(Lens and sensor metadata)
= Beginning of Section =

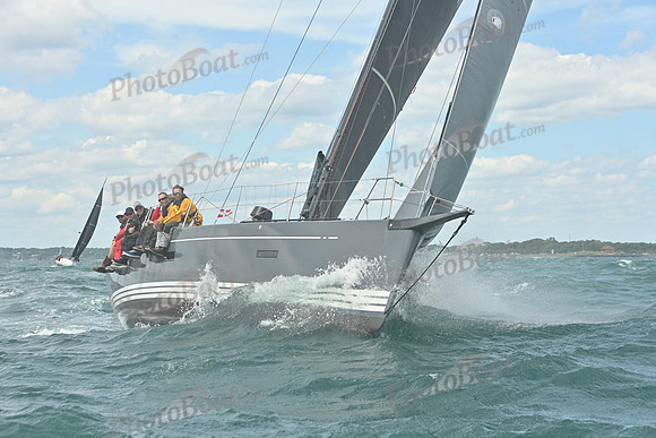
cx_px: 328
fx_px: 1549
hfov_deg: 23.9
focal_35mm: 85
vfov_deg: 16.1
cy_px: 219
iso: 320
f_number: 8
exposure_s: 1/1250
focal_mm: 85
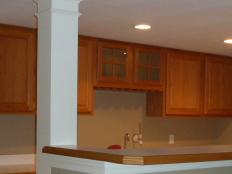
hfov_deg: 28.0
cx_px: 158
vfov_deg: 21.1
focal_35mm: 69
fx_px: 462
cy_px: 135
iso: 250
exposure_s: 1/30
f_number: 3.3
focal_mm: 4.1
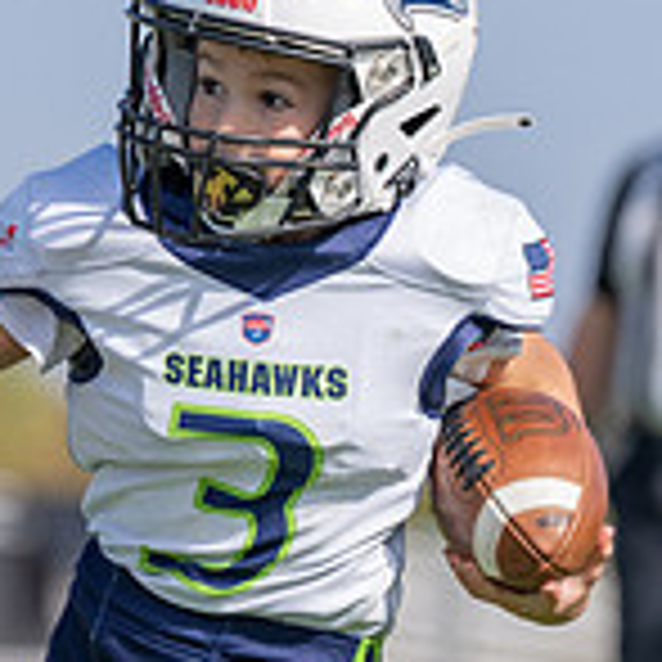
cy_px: 481
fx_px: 12787
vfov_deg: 3.0
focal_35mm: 591
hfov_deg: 3.0
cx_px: 356
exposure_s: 1/2000
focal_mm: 140
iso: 100
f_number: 2.8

= End of Section =

◆ Task details: Every line of the records must come back unchanged, except that pictures are dropped.

◆ Result:
cx_px: 328
fx_px: 1549
hfov_deg: 23.9
focal_35mm: 85
vfov_deg: 16.1
cy_px: 219
iso: 320
f_number: 8
exposure_s: 1/1250
focal_mm: 85
hfov_deg: 28.0
cx_px: 158
vfov_deg: 21.1
focal_35mm: 69
fx_px: 462
cy_px: 135
iso: 250
exposure_s: 1/30
f_number: 3.3
focal_mm: 4.1
cy_px: 481
fx_px: 12787
vfov_deg: 3.0
focal_35mm: 591
hfov_deg: 3.0
cx_px: 356
exposure_s: 1/2000
focal_mm: 140
iso: 100
f_number: 2.8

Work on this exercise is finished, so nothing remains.